Choosing Persistence for Your Rate-Limiting SLA Policy (Mule only)
You can configure your Rate-Limiting SLA policy to use windows that persist as long as days, months, and years. For example, suppose you want to allow your user to consume 1 million requests per year, but you cannot ensure that the node will be up the entire period or will need maintenance, which may result in restarting Mule.
The algorithm has been running for several months, so the client will lose critical information. Persistence solves this problem by periodically saving the current policy state. In case of a redeployment or a restart, the algorithms are recreated from the last known persisted state or started from a clean state.
Although persistence is enabled by default, you can turn it off by setting the following property to false:
throttling.persistence_enabled
You can also tweak the persistence frequency rate, which has a default of 10 seconds:
throttling.persistent_data_update_freq
Persistence is not available on CloudHub. |
FAQ
When does the window start?
The window starts with the first request after the policy is successfully applied.
What type of window does the algorithm use?
It uses a fixed window.
What happens when the quota is exhausted?
The algorithm is created on demand, when the first request is received. This event fixes the time window. Each request consumes the request quota from the current window until the time expires.
When the request quota is exhausted, the Rate-Limiting SLA policy rejects the request. When the time window closes, the request quota is reset and a new window of the same fixed size starts.
What happens if I define multiple limits within an SLA ?
The policy creates one algorithm for each Limit with the request quota per time window configuration. Therefore, when multiple limits are configured, every algorithm must have its own available quota within the current window for the request to be accepted.
What does each response header mean?
Each response header has information about the current state of the request:
-
X-Ratelimit-Remaining: The amount of available quota
-
X-Ratelimit-Limit: The maximum available requests per window
-
X-Ratelimit-Reset: The remaining time, in milliseconds, until a new window starts
By default, the X-RateLimit headers are disabled in the response. You can enable these headers by selecting Expose Headers when you configure the policy.

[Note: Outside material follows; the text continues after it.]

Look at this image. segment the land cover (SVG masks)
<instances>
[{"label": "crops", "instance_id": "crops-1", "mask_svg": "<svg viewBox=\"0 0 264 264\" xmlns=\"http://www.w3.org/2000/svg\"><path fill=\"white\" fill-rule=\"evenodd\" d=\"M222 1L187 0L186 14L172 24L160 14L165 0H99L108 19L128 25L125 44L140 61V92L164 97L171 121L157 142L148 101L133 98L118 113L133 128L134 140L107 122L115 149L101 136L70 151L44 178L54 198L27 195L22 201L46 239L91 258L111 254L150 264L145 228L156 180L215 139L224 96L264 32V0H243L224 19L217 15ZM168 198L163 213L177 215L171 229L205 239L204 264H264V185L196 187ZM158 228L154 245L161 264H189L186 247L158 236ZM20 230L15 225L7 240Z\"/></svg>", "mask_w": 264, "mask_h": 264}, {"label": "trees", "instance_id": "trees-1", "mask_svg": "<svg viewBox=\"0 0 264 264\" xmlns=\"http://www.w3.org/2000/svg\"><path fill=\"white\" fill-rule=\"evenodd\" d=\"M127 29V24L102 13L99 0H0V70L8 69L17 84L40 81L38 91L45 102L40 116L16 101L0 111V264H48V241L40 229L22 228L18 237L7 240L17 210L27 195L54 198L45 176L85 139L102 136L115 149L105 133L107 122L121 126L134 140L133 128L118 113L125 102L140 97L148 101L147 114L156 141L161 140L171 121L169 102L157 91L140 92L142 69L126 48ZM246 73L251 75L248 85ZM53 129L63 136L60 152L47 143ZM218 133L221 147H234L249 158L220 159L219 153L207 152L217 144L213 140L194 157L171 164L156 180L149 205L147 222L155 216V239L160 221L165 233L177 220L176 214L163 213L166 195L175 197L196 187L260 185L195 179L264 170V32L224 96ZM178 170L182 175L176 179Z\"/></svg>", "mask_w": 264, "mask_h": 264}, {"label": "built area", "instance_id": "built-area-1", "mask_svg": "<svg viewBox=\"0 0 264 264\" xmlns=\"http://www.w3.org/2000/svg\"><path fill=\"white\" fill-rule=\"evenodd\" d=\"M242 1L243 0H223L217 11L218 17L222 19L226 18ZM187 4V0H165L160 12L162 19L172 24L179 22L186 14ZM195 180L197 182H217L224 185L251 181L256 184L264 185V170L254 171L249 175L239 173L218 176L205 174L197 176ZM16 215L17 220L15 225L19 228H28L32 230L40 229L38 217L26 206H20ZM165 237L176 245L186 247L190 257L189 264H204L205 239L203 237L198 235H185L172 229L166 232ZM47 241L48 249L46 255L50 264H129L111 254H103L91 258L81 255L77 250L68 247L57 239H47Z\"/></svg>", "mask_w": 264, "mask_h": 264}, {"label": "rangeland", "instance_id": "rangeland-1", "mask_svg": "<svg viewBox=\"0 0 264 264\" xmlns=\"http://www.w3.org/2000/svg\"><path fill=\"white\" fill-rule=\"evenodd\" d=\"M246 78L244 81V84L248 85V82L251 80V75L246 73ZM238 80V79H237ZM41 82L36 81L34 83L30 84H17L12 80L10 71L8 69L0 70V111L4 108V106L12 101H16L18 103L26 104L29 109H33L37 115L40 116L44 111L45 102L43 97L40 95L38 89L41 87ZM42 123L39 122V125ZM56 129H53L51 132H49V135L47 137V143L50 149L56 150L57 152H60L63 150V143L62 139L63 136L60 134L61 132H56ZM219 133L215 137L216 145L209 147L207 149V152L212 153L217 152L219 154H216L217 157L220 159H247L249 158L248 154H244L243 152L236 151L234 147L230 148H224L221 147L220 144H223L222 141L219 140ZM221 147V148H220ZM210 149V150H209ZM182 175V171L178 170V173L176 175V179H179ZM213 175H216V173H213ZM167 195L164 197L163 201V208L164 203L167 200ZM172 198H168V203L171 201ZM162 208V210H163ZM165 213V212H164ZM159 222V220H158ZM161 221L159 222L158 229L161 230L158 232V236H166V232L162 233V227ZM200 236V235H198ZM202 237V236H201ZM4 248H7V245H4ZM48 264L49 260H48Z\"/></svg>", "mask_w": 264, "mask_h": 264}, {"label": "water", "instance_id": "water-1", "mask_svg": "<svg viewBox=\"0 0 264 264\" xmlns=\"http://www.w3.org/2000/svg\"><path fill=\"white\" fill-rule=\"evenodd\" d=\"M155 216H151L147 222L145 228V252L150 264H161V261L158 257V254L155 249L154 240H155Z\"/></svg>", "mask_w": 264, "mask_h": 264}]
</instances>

Can I configure a Mule Cluster in CloudHub?
No, the feature is available only for Runtime Fabric, hybrid and standalone Mule setups.
When should I use Rate Limiting instead of Rate-Limiting SLA or Spike Control?
Use Rate Limiting and Rate-Limiting SLA policies for accountability and to enforce a hard limit to a group (using the identifier in Rate Limiting) or to a client application (using Rate Limiting-SLA). If you want to protect your backend, use the Spike Control policy instead.